[Consecutive indoor scene images]

:::::

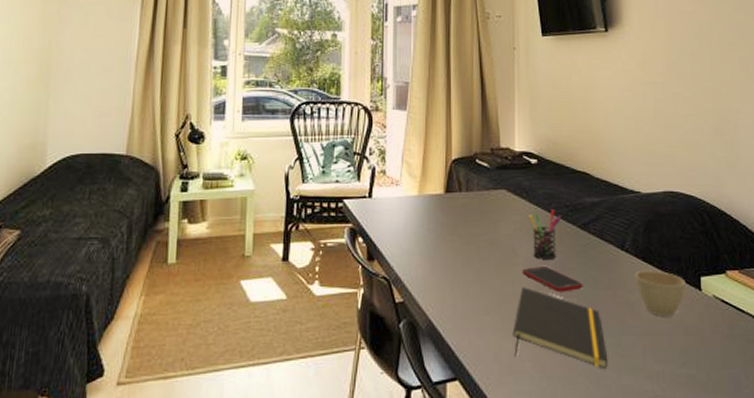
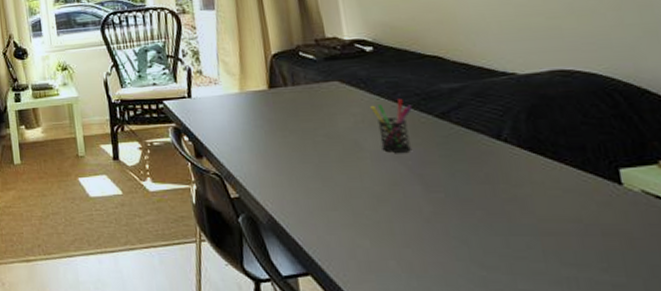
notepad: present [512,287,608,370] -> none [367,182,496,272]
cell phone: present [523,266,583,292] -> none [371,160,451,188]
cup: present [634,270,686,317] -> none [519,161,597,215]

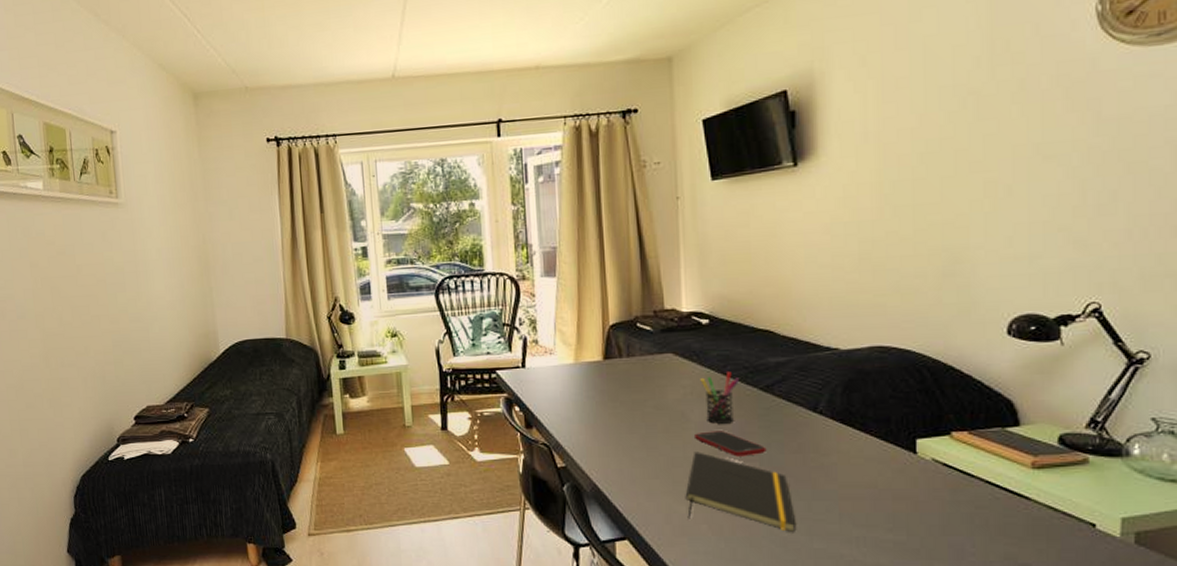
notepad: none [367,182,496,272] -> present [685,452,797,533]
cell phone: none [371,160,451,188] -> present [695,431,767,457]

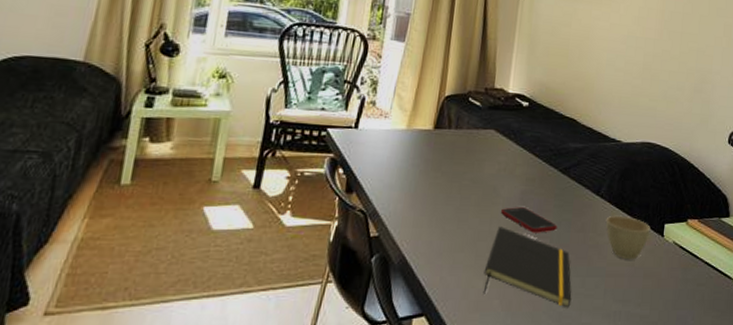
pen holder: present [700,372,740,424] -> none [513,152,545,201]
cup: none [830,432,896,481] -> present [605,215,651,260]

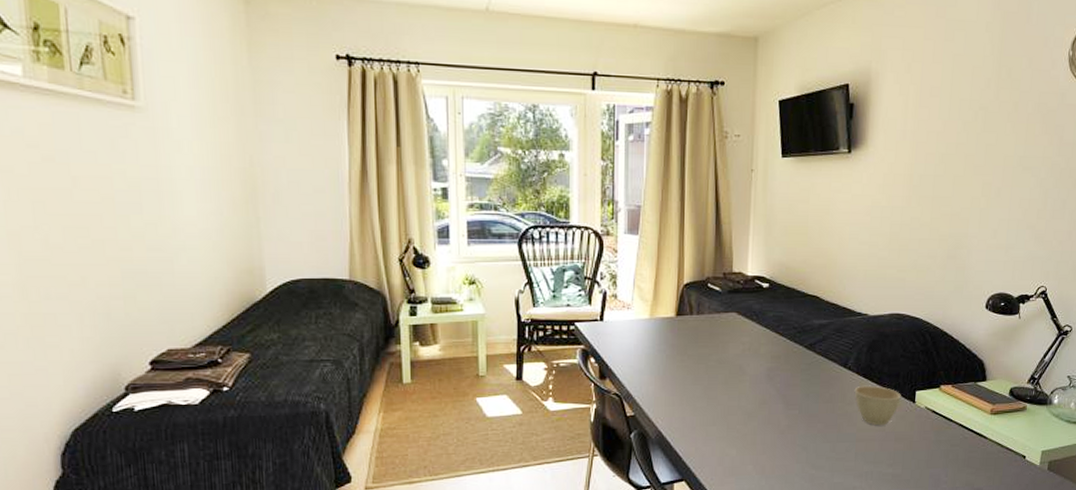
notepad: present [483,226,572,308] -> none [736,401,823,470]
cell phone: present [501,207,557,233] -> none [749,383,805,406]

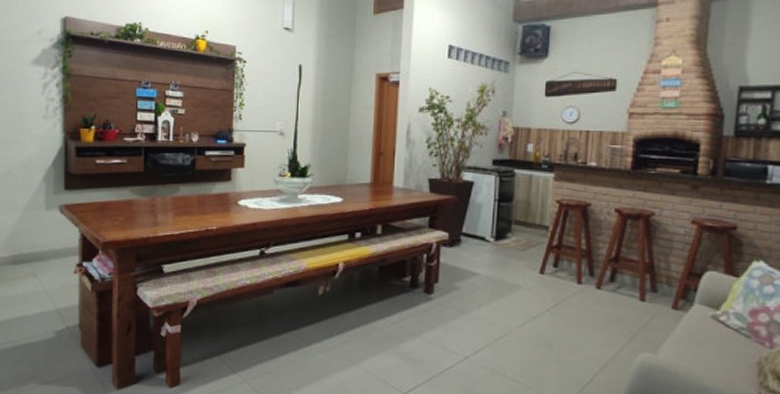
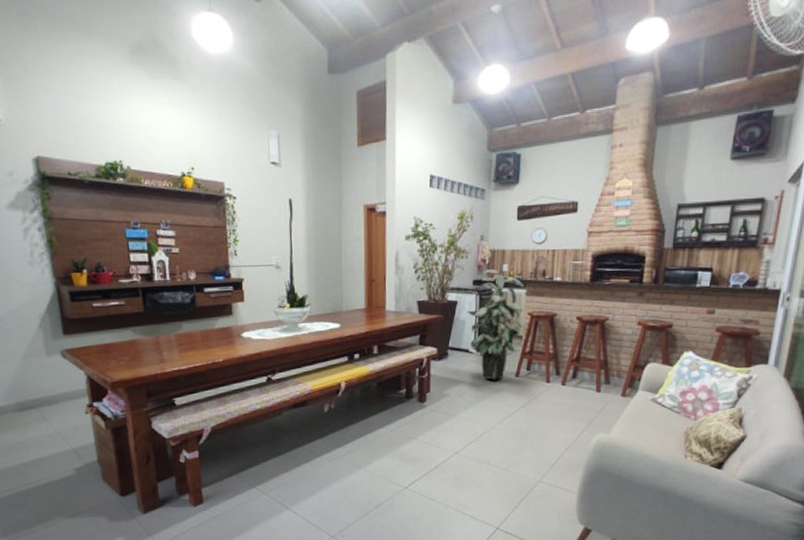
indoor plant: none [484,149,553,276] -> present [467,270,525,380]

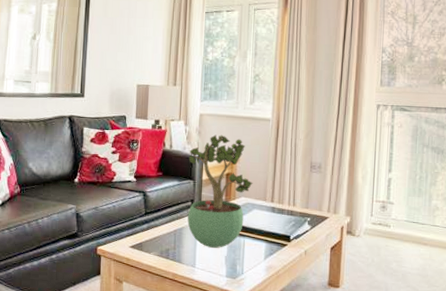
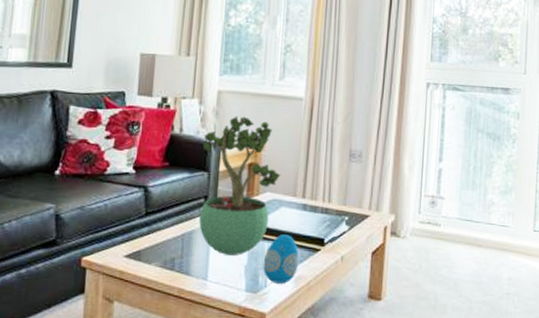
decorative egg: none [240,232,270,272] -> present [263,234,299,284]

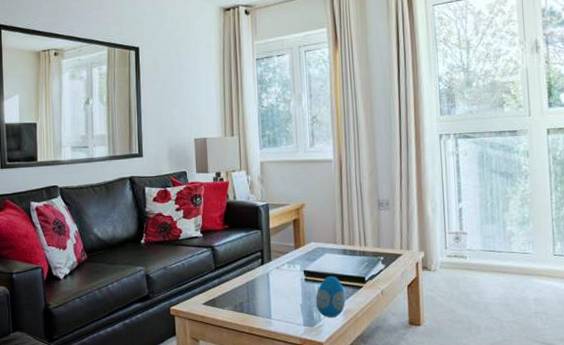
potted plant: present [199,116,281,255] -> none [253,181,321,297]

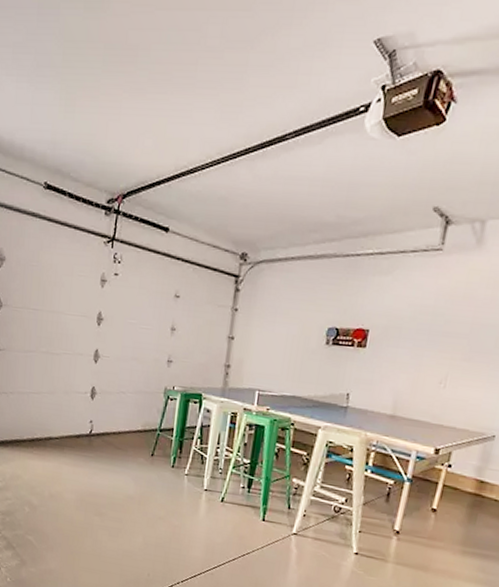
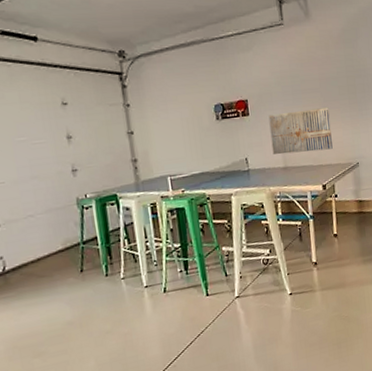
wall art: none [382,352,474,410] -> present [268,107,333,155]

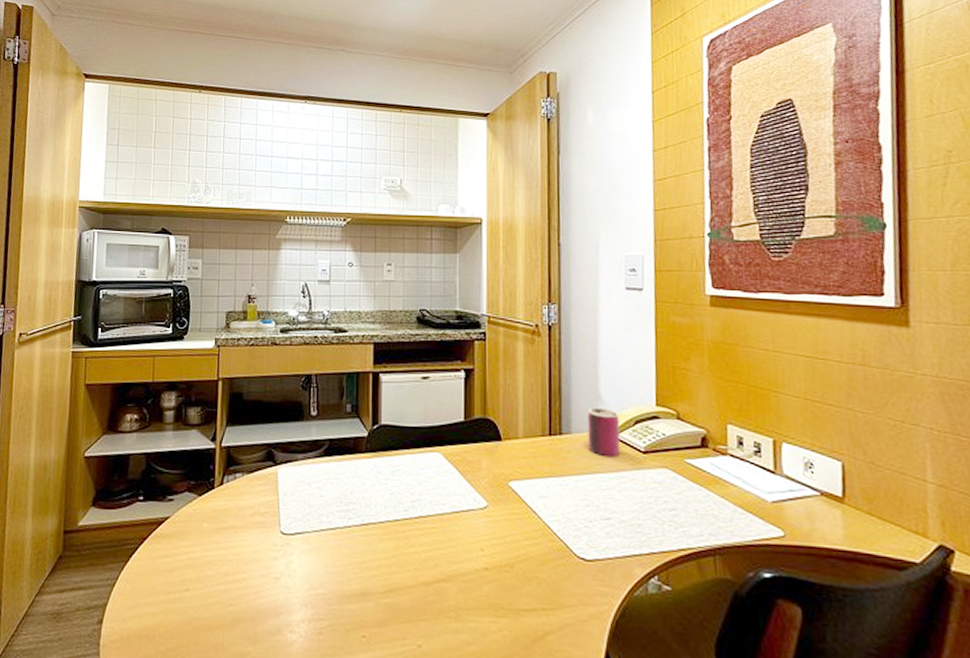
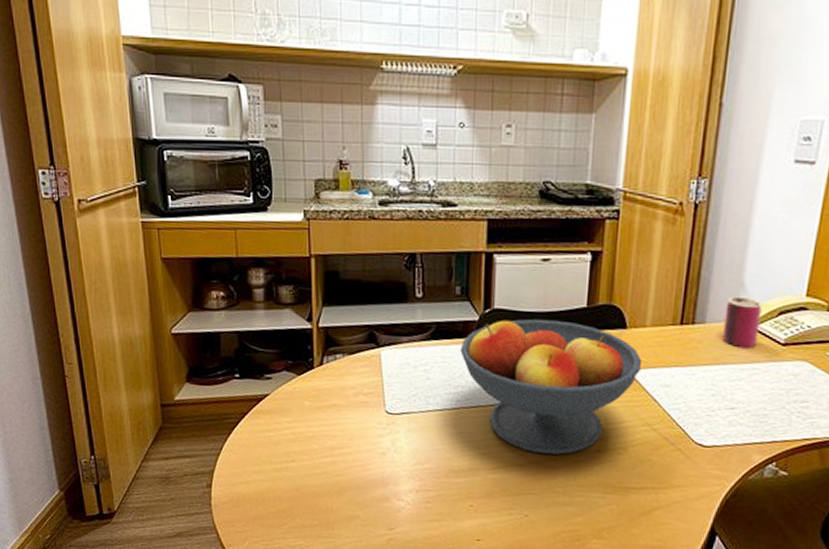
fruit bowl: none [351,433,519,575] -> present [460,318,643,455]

:::::

* _Aim of the task_
Would you write out each entry word for word and omit the images?

* _Reply to the task_
notepad: present [512,287,608,370] -> none [367,182,496,272]
cell phone: present [523,266,583,292] -> none [371,160,451,188]
cup: present [634,270,686,317] -> none [519,161,597,215]

notepad: none [367,182,496,272] -> present [685,452,797,533]
cell phone: none [371,160,451,188] -> present [695,431,767,457]

pen holder: present [700,372,740,424] -> none [513,152,545,201]
cup: none [830,432,896,481] -> present [605,215,651,260]

notepad: present [483,226,572,308] -> none [736,401,823,470]
cell phone: present [501,207,557,233] -> none [749,383,805,406]

indoor plant: none [484,149,553,276] -> present [467,270,525,380]

decorative egg: none [240,232,270,272] -> present [263,234,299,284]

potted plant: present [199,116,281,255] -> none [253,181,321,297]

wall art: none [382,352,474,410] -> present [268,107,333,155]

fruit bowl: none [351,433,519,575] -> present [460,318,643,455]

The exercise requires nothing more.